● **Assignment**
Wherever a picture appears, leave it out; set down everything else in the records exactly.
┄┄┄┄┄┄┄┄┄┄
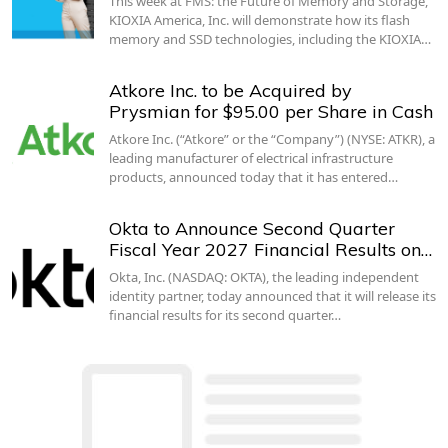
This week at FMS: the Future of Memory and Storage,
KIOXIA America, Inc. will demonstrate how its flash
memory and SSD technologies, including the KIOXIA…
Atkore Inc. to be Acquired by
Prysmian for $95.00 per Share in Cash
Atkore Inc. (“Atkore” or the “Company”) (NYSE: ATKR), a
leading manufacturer of electrical infrastructure
products, announced today that it has entered…
Okta to Announce Second Quarter
Fiscal Year 2027 Financial Results on…
Okta, Inc. (NASDAQ: OKTA), the leading independent
identity partner, today announced that it will release its
financial results for its second quarter…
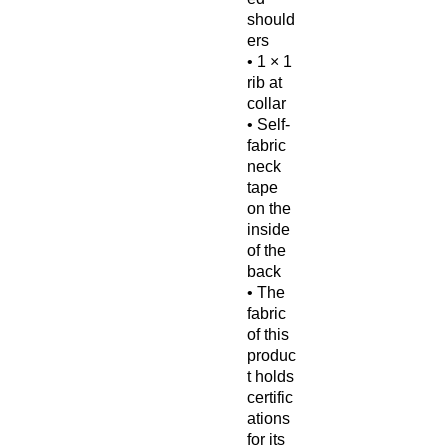
should
ers
• 1 × 1 
rib at 
collar
• Self-
fabric 
neck 
tape 
on the 
inside 
of the 
back
• The 
fabric 
of this 
produc
t holds 
certific
ations 
for its 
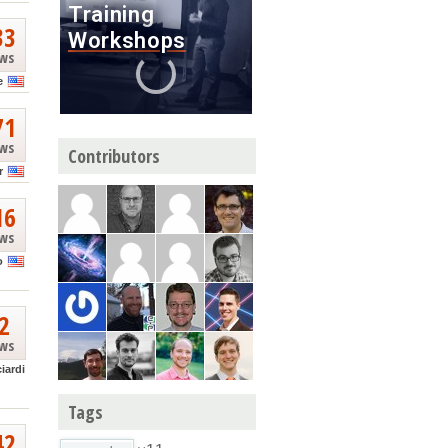
33
ews
e
71
ews
Contributors
r
16
ews
o
2
ews
ciardi
Tags
42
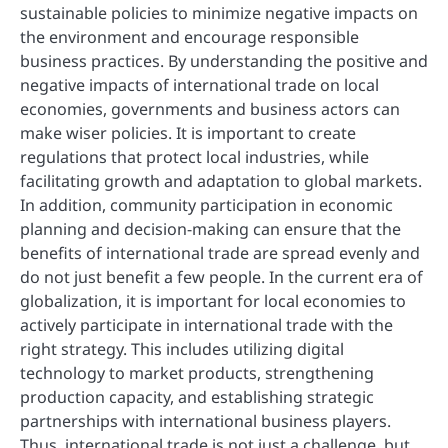
sustainable policies to minimize negative impacts on
the environment and encourage responsible
business practices. By understanding the positive and
negative impacts of international trade on local
economies, governments and business actors can
make wiser policies. It is important to create
regulations that protect local industries, while
facilitating growth and adaptation to global markets.
In addition, community participation in economic
planning and decision-making can ensure that the
benefits of international trade are spread evenly and
do not just benefit a few people. In the current era of
globalization, it is important for local economies to
actively participate in international trade with the
right strategy. This includes utilizing digital
technology to market products, strengthening
production capacity, and establishing strategic
partnerships with international business players.
Thus, international trade is not just a challenge, but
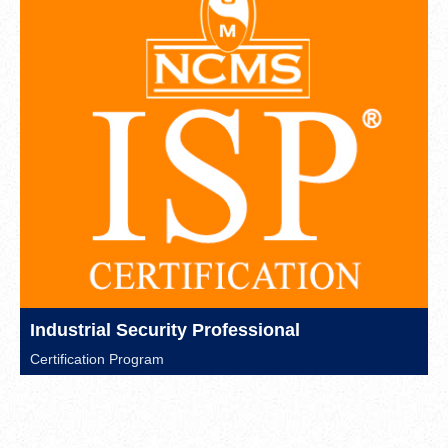
Industrial Security Professional
Certification Program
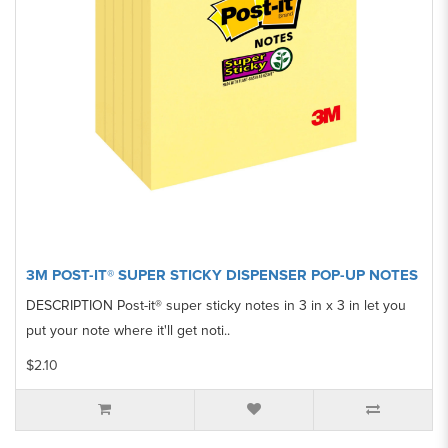
3M POST-IT® SUPER STICKY DISPENSER POP-UP NOTES
DESCRIPTION Post-it® super sticky notes in 3 in x 3 in let you
put your note where it'll get noti..
$2.10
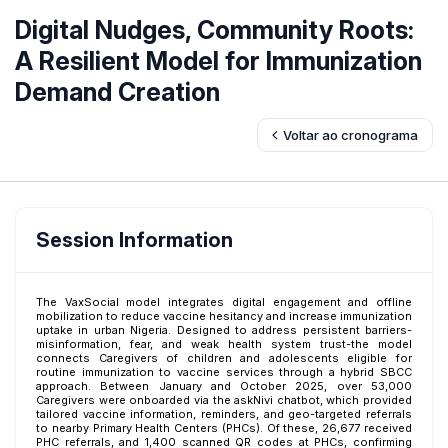
Digital Nudges, Community Roots:
A Resilient Model for Immunization
Demand Creation
Voltar ao cronograma
Session Information
The VaxSocial model integrates digital engagement and offline
mobilization to reduce vaccine hesitancy and increase immunization
uptake in urban Nigeria. Designed to address persistent barriers-
misinformation, fear, and weak health system trust-the model
connects Caregivers of children and adolescents eligible for
routine immunization to vaccine services through a hybrid SBCC
approach. Between January and October 2025, over 53,000
Caregivers were onboarded via the askNivi chatbot, which provided
tailored vaccine information, reminders, and geo-targeted referrals
to nearby Primary Health Centers (PHCs). Of these, 26,677 received
PHC referrals, and 1,400 scanned QR codes at PHCs, confirming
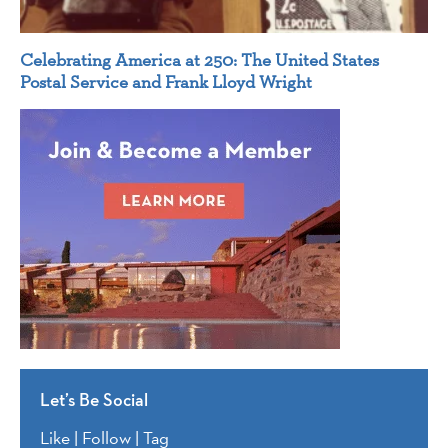
Celebrating America at 250: The United States
Postal Service and Frank Lloyd Wright
Let’s Be Social
Like | Follow | Tag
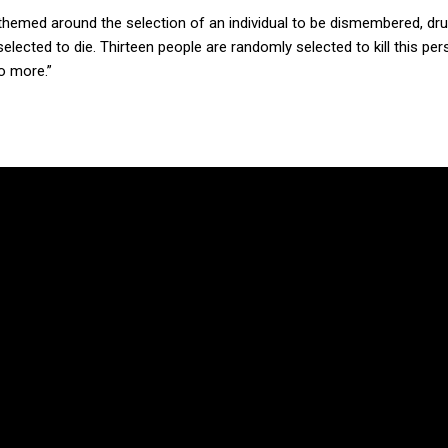
 themed around the selection of an individual to be dismembered, d
lected to die. Thirteen people are randomly selected to kill this per
o more.”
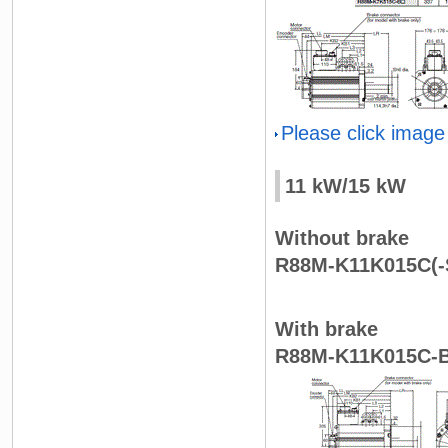
Please click image
11 kW/15 kW
Without brake
R88M-K11K015C(-S
With brake
R88M-K11K015C-B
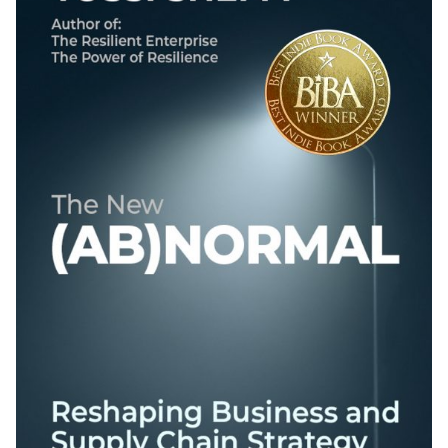
Best Indie Book Award Contest
Book Illustration Contest
Book Cover Contest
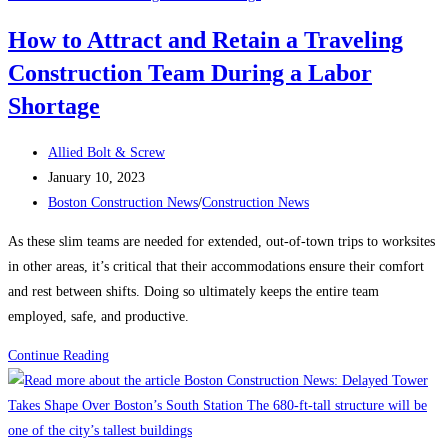
keeping
How to Attract and Retain a Traveling
contractors
Construction Team During a Labor
up
at
Shortage
night?
Post
Allied Bolt & Screw
author:
Post
January 10, 2023
published:
Post
Boston Construction News
/
Construction News
category:
As these slim teams are needed for extended, out-of-town trips to worksites
in other areas, it’s critical that their accommodations ensure their comfort
and rest between shifts. Doing so ultimately keeps the entire team
employed, safe, and productive.
How
Continue Reading
to
Attract
and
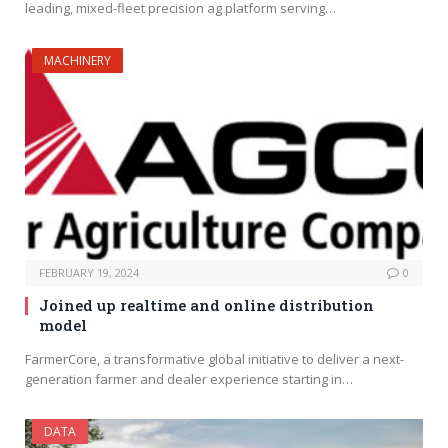
leading, mixed-fleet precision ag platform serving…
MACHINERY
FEBRUARY 19, 2024
0
Joined up realtime and online distribution
model
FarmerCore, a transformative global initiative to deliver a next-
generation farmer and dealer experience starting in…
DATA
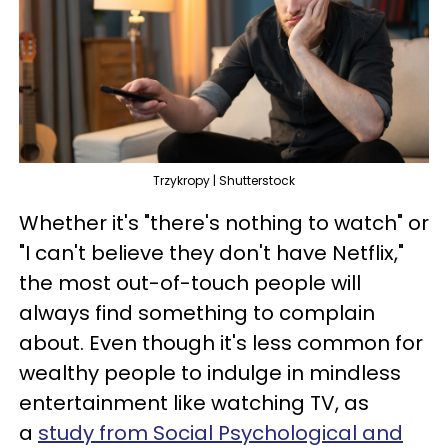
Trzykropy | Shutterstock
Whether it's "there's nothing to watch" or
"I can't believe they don't have Netflix,"
the most out-of-touch people will
always find something to complain
about. Even though it's less common for
wealthy people to indulge in mindless
entertainment like watching TV, as
a
study from Social Psychological and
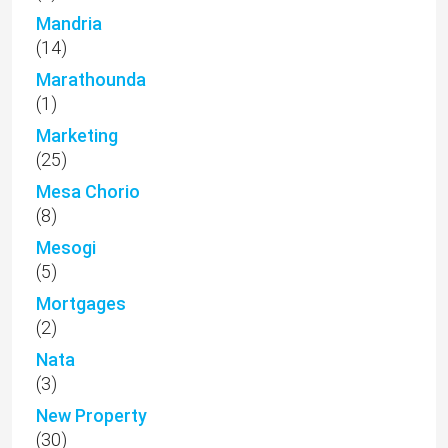
Mandria
(14)
Marathounda
(1)
Marketing
(25)
Mesa Chorio
(8)
Mesogi
(5)
Mortgages
(2)
Nata
(3)
New Property
(30)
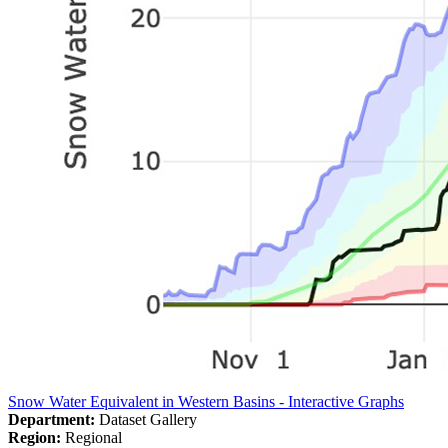
Snow Water Equivalent in Western Basins - Interactive Graphs
Department:
Dataset Gallery
Region:
Regional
┄┄┄┄┄┄┄┄┄┄
● **Your solution**
This week at FMS: the Future of Memory and Storage,
KIOXIA America, Inc. will demonstrate how its flash
memory and SSD technologies, including the KIOXIA…
Atkore Inc. to be Acquired by
Prysmian for $95.00 per Share in Cash
Atkore Inc. (“Atkore” or the “Company”) (NYSE: ATKR), a
leading manufacturer of electrical infrastructure
products, announced today that it has entered…
Okta to Announce Second Quarter
Fiscal Year 2027 Financial Results on…
Okta, Inc. (NASDAQ: OKTA), the leading independent
identity partner, today announced that it will release its
financial results for its second quarter…
should
ers
• 1 × 1 
rib at 
collar
• Self-
fabric 
neck 
tape 
on the 
inside 
of the 
back
• The 
fabric 
of this 
produc
t holds 
certific
ations 
for its 
33
ews
e
71
ews
Contributors
r
16
ews
o
2
ews
ciardi
Tags
42
sustainable policies to minimize negative impacts on
the environment and encourage responsible
business practices. By understanding the positive and
negative impacts of international trade on local
economies, governments and business actors can
make wiser policies. It is important to create
regulations that protect local industries, while
facilitating growth and adaptation to global markets.
In addition, community participation in economic
planning and decision-making can ensure that the
benefits of international trade are spread evenly and
do not just benefit a few people. In the current era of
globalization, it is important for local economies to
actively participate in international trade with the
right strategy. This includes utilizing digital
technology to market products, strengthening
production capacity, and establishing strategic
partnerships with international business players.
Thus, international trade is not just a challenge, but
Industrial Security Professional
Certification Program
3M POST-IT® SUPER STICKY DISPENSER POP-UP NOTES
DESCRIPTION Post-it® super sticky notes in 3 in x 3 in let you
put your note where it'll get noti..
$2.10
Digital Nudges, Community Roots:
A Resilient Model for Immunization
Demand Creation
Voltar ao cronograma
Session Information
The VaxSocial model integrates digital engagement and offline
mobilization to reduce vaccine hesitancy and increase immunization
uptake in urban Nigeria. Designed to address persistent barriers-
misinformation, fear, and weak health system trust-the model
connects Caregivers of children and adolescents eligible for
routine immunization to vaccine services through a hybrid SBCC
approach. Between January and October 2025, over 53,000
Caregivers were onboarded via the askNivi chatbot, which provided
tailored vaccine information, reminders, and geo-targeted referrals
to nearby Primary Health Centers (PHCs). Of these, 26,677 received
PHC referrals, and 1,400 scanned QR codes at PHCs, confirming
Celebrating America at 250: The United States
Postal Service and Frank Lloyd Wright
Let’s Be Social
Like | Follow | Tag
 themed around the selection of an individual to be dismembered, d
lected to die. Thirteen people are randomly selected to kill this per
o more.”
Please click image
11 kW/15 kW
Without brake
R88M-K11K015C(-S
With brake
R88M-K11K015C-B
Best Indie Book Award Contest
Book Illustration Contest
Book Cover Contest
keeping
How to Attract and Retain a Traveling
contractors
Construction Team During a Labor
up
at
Shortage
night?
Post
Allied Bolt & Screw
author:
Post
January 10, 2023
published:
Post
Boston Construction News
/
Construction News
category:
As these slim teams are needed for extended, out-of-town trips to worksites
in other areas, it’s critical that their accommodations ensure their comfort
and rest between shifts. Doing so ultimately keeps the entire team
employed, safe, and productive.
How
Continue Reading
to
Attract
and
leading, mixed-fleet precision ag platform serving…
MACHINERY
FEBRUARY 19, 2024
0
Joined up realtime and online distribution
model
FarmerCore, a transformative global initiative to deliver a next-
generation farmer and dealer experience starting in…
DATA
Trzykropy | Shutterstock
Whether it's "there's nothing to watch" or
"I can't believe they don't have Netflix,"
the most out-of-touch people will
always find something to complain
about. Even though it's less common for
wealthy people to indulge in mindless
entertainment like watching TV, as
a
study from Social Psychological and
Mandria
(14)
Marathounda
(1)
Marketing
(25)
Mesa Chorio
(8)
Mesogi
(5)
Mortgages
(2)
Nata
(3)
New Property
(30)
Snow Water Equivalent in Western Basins - Interactive Graphs
Department:
Dataset Gallery
Region:
Regional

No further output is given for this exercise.